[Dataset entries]
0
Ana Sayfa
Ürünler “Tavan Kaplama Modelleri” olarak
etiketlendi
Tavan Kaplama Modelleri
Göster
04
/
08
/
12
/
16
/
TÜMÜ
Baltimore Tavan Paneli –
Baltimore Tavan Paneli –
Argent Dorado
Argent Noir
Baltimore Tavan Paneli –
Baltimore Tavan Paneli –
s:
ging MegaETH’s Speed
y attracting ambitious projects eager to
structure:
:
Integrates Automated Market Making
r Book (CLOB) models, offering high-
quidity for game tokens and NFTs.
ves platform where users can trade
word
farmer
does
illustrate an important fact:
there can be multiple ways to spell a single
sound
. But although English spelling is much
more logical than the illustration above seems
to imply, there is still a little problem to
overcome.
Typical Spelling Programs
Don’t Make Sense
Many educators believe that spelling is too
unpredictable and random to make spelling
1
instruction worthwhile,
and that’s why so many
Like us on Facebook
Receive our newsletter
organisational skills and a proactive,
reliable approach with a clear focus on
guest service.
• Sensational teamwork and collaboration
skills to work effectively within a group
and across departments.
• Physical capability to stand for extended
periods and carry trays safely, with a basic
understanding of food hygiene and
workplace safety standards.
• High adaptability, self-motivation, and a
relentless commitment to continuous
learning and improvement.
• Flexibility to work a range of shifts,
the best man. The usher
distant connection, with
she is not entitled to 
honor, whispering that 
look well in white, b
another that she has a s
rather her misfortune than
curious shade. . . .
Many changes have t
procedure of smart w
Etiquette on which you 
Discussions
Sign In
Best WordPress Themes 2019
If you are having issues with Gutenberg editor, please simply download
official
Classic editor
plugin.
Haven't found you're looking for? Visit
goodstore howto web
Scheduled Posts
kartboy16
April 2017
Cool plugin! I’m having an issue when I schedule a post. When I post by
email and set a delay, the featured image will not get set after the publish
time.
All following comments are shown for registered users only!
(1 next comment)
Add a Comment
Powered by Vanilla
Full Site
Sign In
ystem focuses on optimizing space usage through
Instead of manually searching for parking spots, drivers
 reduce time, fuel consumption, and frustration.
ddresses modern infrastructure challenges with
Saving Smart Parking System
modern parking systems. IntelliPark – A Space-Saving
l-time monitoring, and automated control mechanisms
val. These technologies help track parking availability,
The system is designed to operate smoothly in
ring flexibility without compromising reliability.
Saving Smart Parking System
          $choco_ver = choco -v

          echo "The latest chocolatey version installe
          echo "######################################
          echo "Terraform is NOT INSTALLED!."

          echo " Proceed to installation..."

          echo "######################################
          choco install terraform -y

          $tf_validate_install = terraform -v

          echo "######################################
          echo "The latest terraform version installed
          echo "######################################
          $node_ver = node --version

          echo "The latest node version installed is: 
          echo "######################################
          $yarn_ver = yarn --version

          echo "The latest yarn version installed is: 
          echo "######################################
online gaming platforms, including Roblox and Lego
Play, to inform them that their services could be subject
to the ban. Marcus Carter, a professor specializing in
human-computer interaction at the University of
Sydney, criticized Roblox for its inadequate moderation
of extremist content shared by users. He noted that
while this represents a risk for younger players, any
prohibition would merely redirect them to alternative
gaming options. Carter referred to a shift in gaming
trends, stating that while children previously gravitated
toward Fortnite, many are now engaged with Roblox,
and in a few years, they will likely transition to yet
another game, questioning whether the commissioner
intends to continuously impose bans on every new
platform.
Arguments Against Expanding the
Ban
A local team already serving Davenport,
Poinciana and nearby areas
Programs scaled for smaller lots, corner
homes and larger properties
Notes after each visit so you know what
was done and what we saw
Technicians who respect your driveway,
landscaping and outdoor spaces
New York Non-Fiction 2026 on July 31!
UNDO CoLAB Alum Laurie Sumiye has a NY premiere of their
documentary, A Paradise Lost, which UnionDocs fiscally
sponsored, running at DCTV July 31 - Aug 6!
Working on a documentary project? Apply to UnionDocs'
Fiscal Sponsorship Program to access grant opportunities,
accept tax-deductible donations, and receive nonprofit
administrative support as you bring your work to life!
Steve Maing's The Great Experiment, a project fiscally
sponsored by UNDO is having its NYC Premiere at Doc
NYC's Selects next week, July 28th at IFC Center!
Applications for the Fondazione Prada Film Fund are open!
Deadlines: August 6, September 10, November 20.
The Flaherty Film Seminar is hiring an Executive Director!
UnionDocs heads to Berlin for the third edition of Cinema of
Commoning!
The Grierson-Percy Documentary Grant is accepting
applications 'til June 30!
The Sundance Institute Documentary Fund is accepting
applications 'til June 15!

_Required work:_ Put the lines running from the start of the records through the line containing "learning and improvement." into a numbered list, including both ends. Leave out any blank lines.

_Result:_
1. 0
2. Ana Sayfa
3. Ürünler “Tavan Kaplama Modelleri” olarak
4. etiketlendi
5. Tavan Kaplama Modelleri
6. Göster
7. 04
8. /
9. 08
10. /
11. 12
12. /
13. 16
14. /
15. TÜMÜ
16. Baltimore Tavan Paneli –
17. Baltimore Tavan Paneli –
18. Argent Dorado
19. Argent Noir
20. Baltimore Tavan Paneli –
21. Baltimore Tavan Paneli –
22. s:
23. ging MegaETH’s Speed
24. y attracting ambitious projects eager to
25. structure:
26. :
27. Integrates Automated Market Making
28. r Book (CLOB) models, offering high-
29. quidity for game tokens and NFTs.
30. ves platform where users can trade
31. word
32. farmer
33. does
34. illustrate an important fact:
35. there can be multiple ways to spell a single
36. sound
37. . But although English spelling is much
38. more logical than the illustration above seems
39. to imply, there is still a little problem to
40. overcome.
41. Typical Spelling Programs
42. Don’t Make Sense
43. Many educators believe that spelling is too
44. unpredictable and random to make spelling
45. 1
46. instruction worthwhile,
47. and that’s why so many
48. Like us on Facebook
49. Receive our newsletter
50. organisational skills and a proactive,
51. reliable approach with a clear focus on
52. guest service.
53. • Sensational teamwork and collaboration
54. skills to work effectively within a group
55. and across departments.
56. • Physical capability to stand for extended
57. periods and carry trays safely, with a basic
58. understanding of food hygiene and
59. workplace safety standards.
60. • High adaptability, self-motivation, and a
61. relentless commitment to continuous
62. learning and improvement.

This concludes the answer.